◆ **PAGE EXCERPT**:
[START]
In order to prevent hydrate formation, effective hydrate management strategies during crude oil transportation are widely applied and researched. Traditionally, either thermodynamic hydrate inhibitors, such as methanol and monoethylene glycol (MEG), or insulating the system to remain outside of the hydrate region is employed (Frostman 2000). Thermodynamic hydrate inhibitors shift the hydrate formation curve to a higher-pressure and lower-temperature zone. However, this method can require large injection rates; (0.25–1 bbl methanol per bbl water produced for deep water systems) which can lead to both high capital expenditure (CAPEX) and operational expenditure (OPEX) costs. Pipeline insulation techniques can have lower OPEX, but can lead to even higher CAPEX as thermodynamic hydrate inhibitors are still required during extended shut-ins and cold well start-ups (Frostman 2000).

Hydrate anti-agglomerants (AAs) are categorised as low-dosage hydrate inhibitor (LDHI) and can be considered as alternatives to these traditional techniques. The active molecule of AAs typically contains a long hydrophobic segment that is believed to prevent the agglomeration of particles and a hydrophilic segment that interacts with the surface of the hydrate particle (Kelland 2006; Sloan and Koh 2008; Sun and Firoozabadi 2013). Numerous studies (Kelland 2006, 2009) have attributed the observed functionality of AA’s to this ‘hydrate-philicity’. In order to have a better understanding of the mechanisms involving AA use, Fig. 1 provides a schematic summary of the hydrate blockage formation process in oil-dominant pipelines. AAs allow the suspension of water droplets and hydrate particles (following conversion) to flow in the oil or condensate without aggregation (Sloan et al. 2010). In this way, AAs prevent the residual water phase from forming new capillary bridges between the hydrate particles; thus, the particles do not attract one another and are transported with the produced fluids at a comparatively much lower viscosity. The advantages of the use of AAs in industry include lower capital costs, lower chemical utilisation, lower transportation and storage costs because AAs can be recycled, smaller pumps due to low viscosity with the addition of AAs can lead to less maintenance costs and a hydrate control strategy which is also effective both at severe hydrate forming conditions and during extended shut-in periods (Frostman 2000). Several previous studies have reported the application of AAs to prevent hydrate plug in the field as successful and it is now a well-established technology (e.g. (Frostman 2000; Frostman et al. 2001; Frostman and Przybylinski 2001; Mehta et al. 2002)).

Fig. 1

Adapted from Turner et al. (2009) and (Aman et al. 2014, 2015)

Conceptual mechanism of hydrate blockage formation in pipelines during hydrocarbon transportation.
[END]
◆ **SUPPLIED MATERIAL**:
[START]
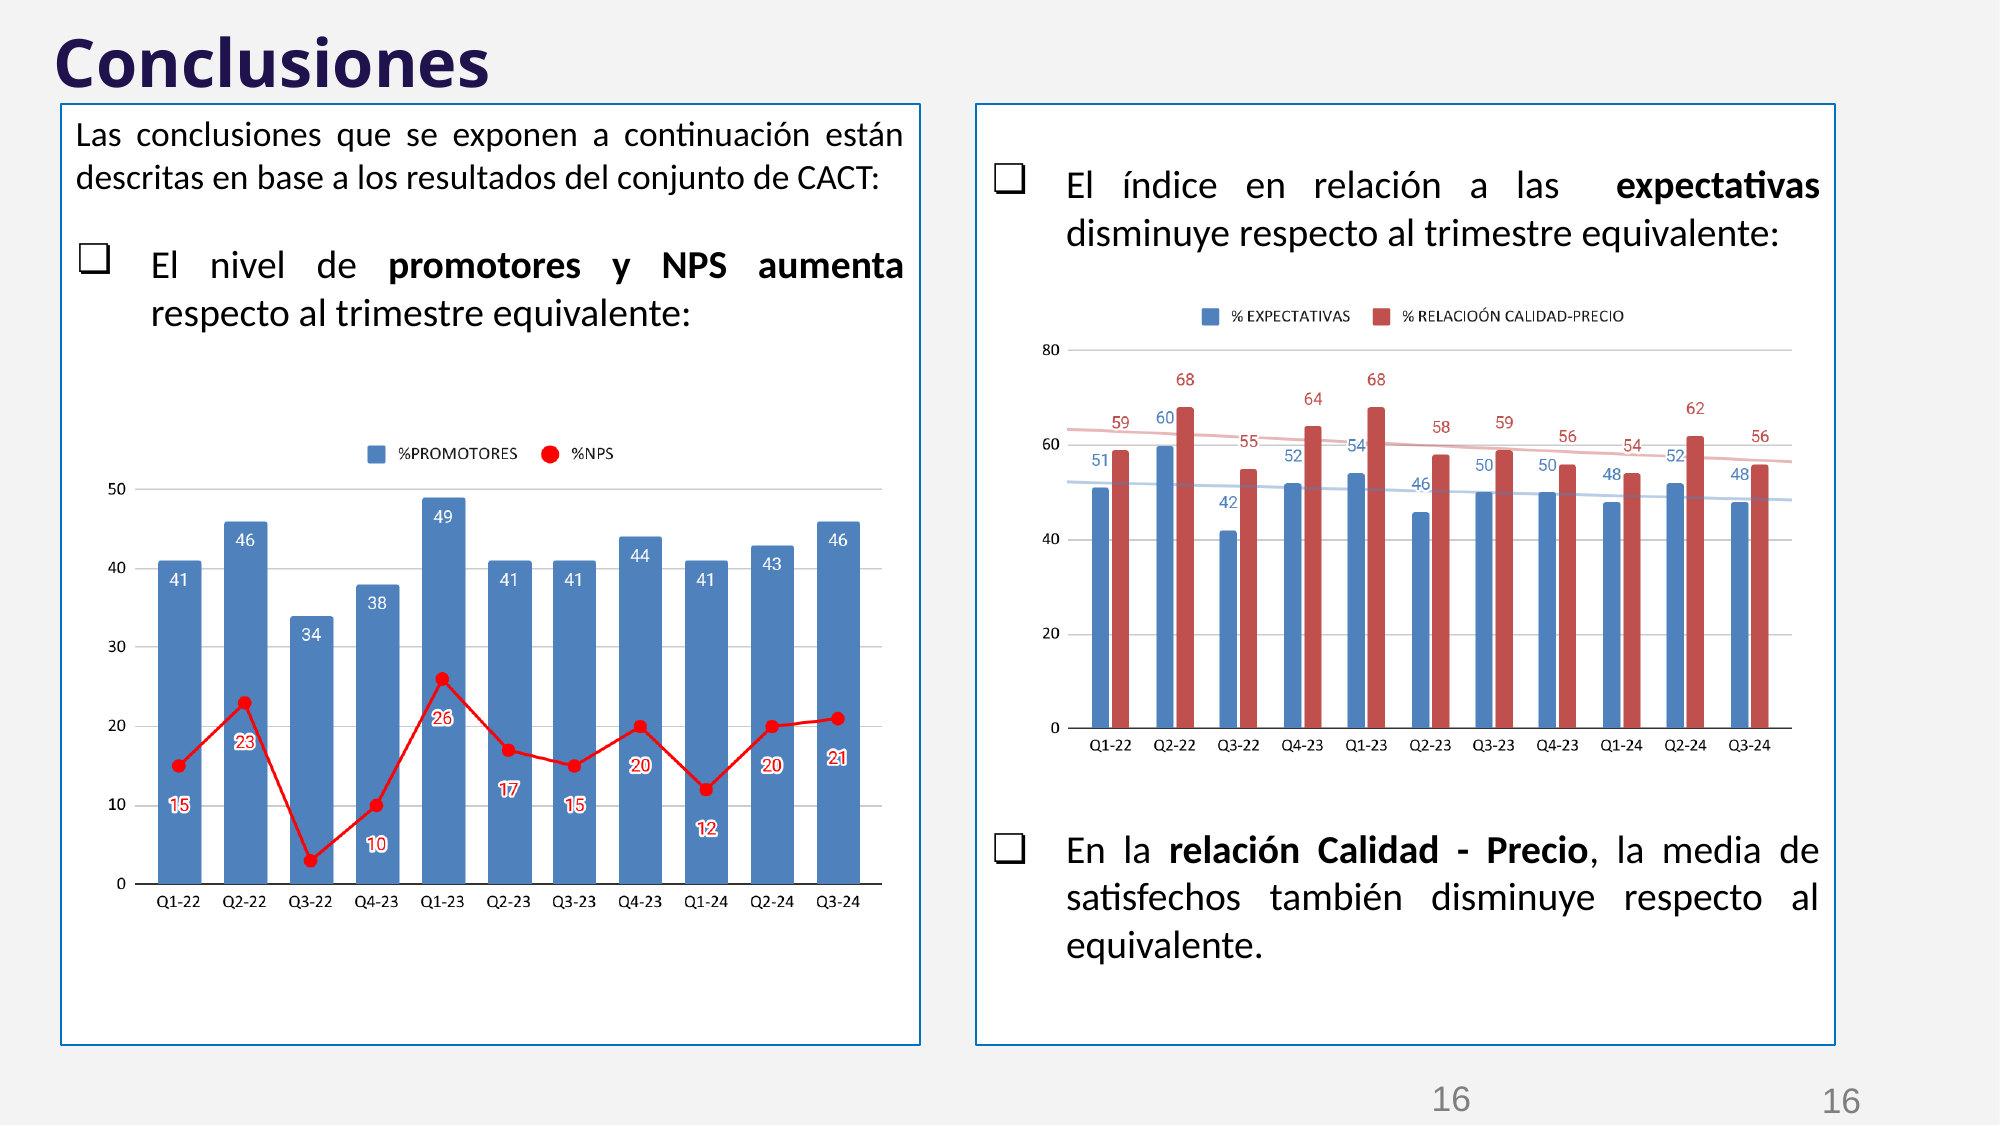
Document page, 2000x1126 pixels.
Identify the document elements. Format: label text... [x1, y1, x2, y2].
[END]
◆ **WRITTEN EXERCISE 1**: According to the hydrate management excerpt, which two substances are named as examples of thermodynamic hydrate inhibitors?
◆ **WRITTEN EXERCISE 2**: Update the hydrate management excerpt by writing out again the part that opens with the words containing "Adapted from Turner" and closes with "during hydrocarbon transportation.", with "hydrocarbon" replaced by "petroleum".

◆ **ANSWER 1**: Methanol and monoethylene glycol (MEG).

◆ **ANSWER 2**:
Adapted from Turner et al. (2009) and (Aman et al. 2014, 2015)

Conceptual mechanism of hydrate blockage formation in pipelines during petroleum transportation.